Я так и не понял, что там была за тварь. Мы с Квигульвом и Слепым на своих плечах перетащили людей и поклажу за пределы натиска, а потом забрали и дохлых верблюдов, чтоб их трупы не достались той мерзости. Кхалед потом клялся, что никогда и не слыхивал о таких тварях.
— Они идут оттуда, — говорил пустынник, указывая на юг. — Скоро они пожрут все наши земли.
Справятся ли с этой напастью воины Набианора? Я вот что-то начал сомневаться.
В общем, нелегко нам далась охота в пустыне. Простодушный еще хромал, Сварт только-только начал вставать на ноги, Пистос выжил чудом. Из прибылей разве что появление двух хельтов в хирде, хотя Рысь пока ходил в хускарлах, да несколько рун у других парней.
Так что к Гульборгу мы подошли, вымотанные до крайности: гребли без продыху пять дней, останавливаясь лишь на ночь. Живодер при помощи Бездны или иной ворожбы удерживал Лундвара живым и почти без потери сил.

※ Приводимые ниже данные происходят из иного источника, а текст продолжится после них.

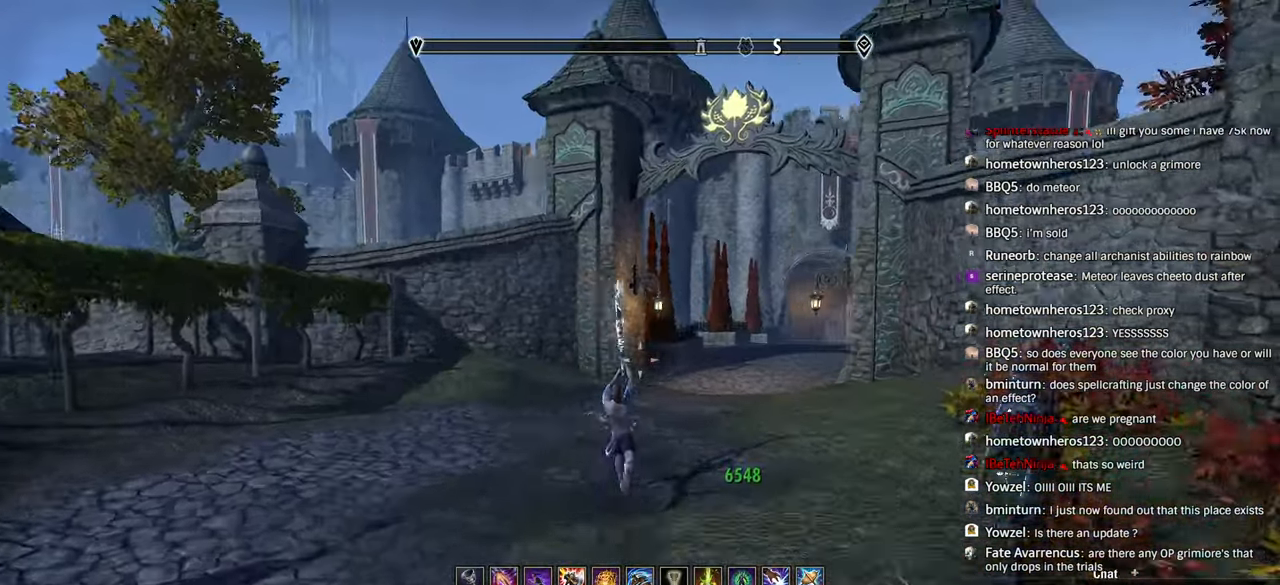
{"dt_ms": 500, "buttons": [], "left_stick": "up", "right_stick": "center", "events": [[116, "right_stick", "center"]]}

За это время наш Отчаянный опустился всего на две руны, хотя его тело уже начало иссыхать.
Живодер понемногу сцеживал грязную кровь из Лундвара и требовал, чтоб я не отпускал стаю ни на миг. Говорил, что дар Дударя помогает раненому восполнять силы, да и дар самого Отчаянного неплохо борется с твариной отравой.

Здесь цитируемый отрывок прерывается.